Class to visualise word or sentence embeddings.

Parameters:
  • x_data (np.array) – features

  • y_data (np.array) – y labels

embedding_dim_reduce(method: str = 'pca', dim: int = 3, overwrite: bool = False, random_state: int = 42) None#

Performs dimension reduction to the data and adds reduced embeddings to .embed.

Parameters:
  • method (str, optional) –

    Which dimensionality reduction technique to use, by default “pca”. Options:
    • ”pca” (PCA): implemented using scikit-learn

    • ”umap” (UMAP): implemented using umap-learn package

    • ”tsne” (TSNE): implemented using scikit-learn

  • dim (int, optional) – Number of components to keep, by default 3.

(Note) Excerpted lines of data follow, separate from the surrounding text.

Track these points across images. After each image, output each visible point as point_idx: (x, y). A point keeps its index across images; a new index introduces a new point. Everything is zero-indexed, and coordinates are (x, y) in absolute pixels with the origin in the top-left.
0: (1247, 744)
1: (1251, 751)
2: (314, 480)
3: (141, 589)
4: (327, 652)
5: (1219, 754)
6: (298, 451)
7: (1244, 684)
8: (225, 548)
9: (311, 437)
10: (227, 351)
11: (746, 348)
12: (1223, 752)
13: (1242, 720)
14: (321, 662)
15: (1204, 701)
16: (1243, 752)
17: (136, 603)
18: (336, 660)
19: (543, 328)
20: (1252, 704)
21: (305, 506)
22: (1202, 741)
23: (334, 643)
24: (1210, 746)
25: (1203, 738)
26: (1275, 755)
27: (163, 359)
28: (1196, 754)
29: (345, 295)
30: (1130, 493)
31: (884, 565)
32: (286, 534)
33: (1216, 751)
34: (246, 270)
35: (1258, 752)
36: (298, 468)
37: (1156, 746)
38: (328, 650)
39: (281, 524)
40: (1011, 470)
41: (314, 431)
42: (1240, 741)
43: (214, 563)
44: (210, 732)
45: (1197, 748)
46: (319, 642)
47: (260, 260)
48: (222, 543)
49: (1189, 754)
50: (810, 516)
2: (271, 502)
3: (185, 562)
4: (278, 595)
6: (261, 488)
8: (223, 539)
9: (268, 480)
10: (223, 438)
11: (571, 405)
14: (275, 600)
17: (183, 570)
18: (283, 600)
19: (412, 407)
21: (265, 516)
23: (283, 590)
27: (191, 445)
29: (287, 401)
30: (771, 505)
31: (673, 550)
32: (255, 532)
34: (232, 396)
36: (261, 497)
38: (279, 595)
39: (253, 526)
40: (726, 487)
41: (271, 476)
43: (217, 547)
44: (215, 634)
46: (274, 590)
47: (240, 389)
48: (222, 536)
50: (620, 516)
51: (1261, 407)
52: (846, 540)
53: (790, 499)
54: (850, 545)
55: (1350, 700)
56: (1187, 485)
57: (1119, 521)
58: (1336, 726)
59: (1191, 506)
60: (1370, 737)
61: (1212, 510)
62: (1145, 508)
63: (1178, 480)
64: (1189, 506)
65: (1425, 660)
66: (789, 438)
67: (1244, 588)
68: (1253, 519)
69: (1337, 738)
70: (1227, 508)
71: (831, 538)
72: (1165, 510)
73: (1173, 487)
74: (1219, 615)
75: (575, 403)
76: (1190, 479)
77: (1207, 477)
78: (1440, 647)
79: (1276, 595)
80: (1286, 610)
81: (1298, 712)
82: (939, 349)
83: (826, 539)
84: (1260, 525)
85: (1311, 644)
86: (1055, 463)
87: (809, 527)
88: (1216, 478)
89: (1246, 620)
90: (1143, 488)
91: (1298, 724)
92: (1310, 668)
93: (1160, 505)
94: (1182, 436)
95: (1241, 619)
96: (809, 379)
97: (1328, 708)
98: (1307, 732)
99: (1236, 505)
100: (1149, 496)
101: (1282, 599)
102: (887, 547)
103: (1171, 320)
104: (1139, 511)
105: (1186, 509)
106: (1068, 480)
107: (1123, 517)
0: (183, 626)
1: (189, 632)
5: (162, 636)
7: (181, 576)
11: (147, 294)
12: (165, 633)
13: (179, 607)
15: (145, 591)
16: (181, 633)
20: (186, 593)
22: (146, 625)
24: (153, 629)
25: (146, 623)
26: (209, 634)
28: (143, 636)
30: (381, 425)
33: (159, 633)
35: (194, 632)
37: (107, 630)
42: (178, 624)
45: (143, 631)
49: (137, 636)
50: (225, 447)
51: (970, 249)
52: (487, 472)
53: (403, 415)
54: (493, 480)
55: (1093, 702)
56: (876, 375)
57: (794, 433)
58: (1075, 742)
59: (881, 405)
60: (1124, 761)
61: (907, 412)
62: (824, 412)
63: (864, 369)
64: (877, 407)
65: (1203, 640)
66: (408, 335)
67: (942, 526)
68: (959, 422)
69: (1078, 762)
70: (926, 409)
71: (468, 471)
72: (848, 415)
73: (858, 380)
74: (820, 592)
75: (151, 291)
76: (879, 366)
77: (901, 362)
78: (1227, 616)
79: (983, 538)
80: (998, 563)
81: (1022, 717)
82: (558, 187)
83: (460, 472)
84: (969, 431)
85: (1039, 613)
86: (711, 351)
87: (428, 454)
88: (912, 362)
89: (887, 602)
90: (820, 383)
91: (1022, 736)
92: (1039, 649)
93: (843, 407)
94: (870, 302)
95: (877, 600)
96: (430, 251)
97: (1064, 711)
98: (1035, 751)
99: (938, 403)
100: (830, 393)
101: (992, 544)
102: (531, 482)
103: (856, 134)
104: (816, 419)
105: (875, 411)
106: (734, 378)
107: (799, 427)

  • overwrite (bool, optional) – Whether or not to overwrite current implemented embedding, by default False.

  • random_state (int, optional) – Seed number, by default 42.

plt_2d(embed_args: dict | None = None, line_args: dict | None = None) None#

Plots the embedding in 2d space after first performing dimension reduction.

Parameters:
  • embed_args (dict | None, optional) – Any keywords to be passed into the functions which perform the dimensionality reduction, by default {“method”: “pca”, “dim”: 2}.

  • line_args (dict | None, optional) – Any keywords to be passed into the functions which plots the embeddings (arguments for matplotlib.pyplot.scatter()), by default {“marker”: “o”, “alpha”: 0.3}.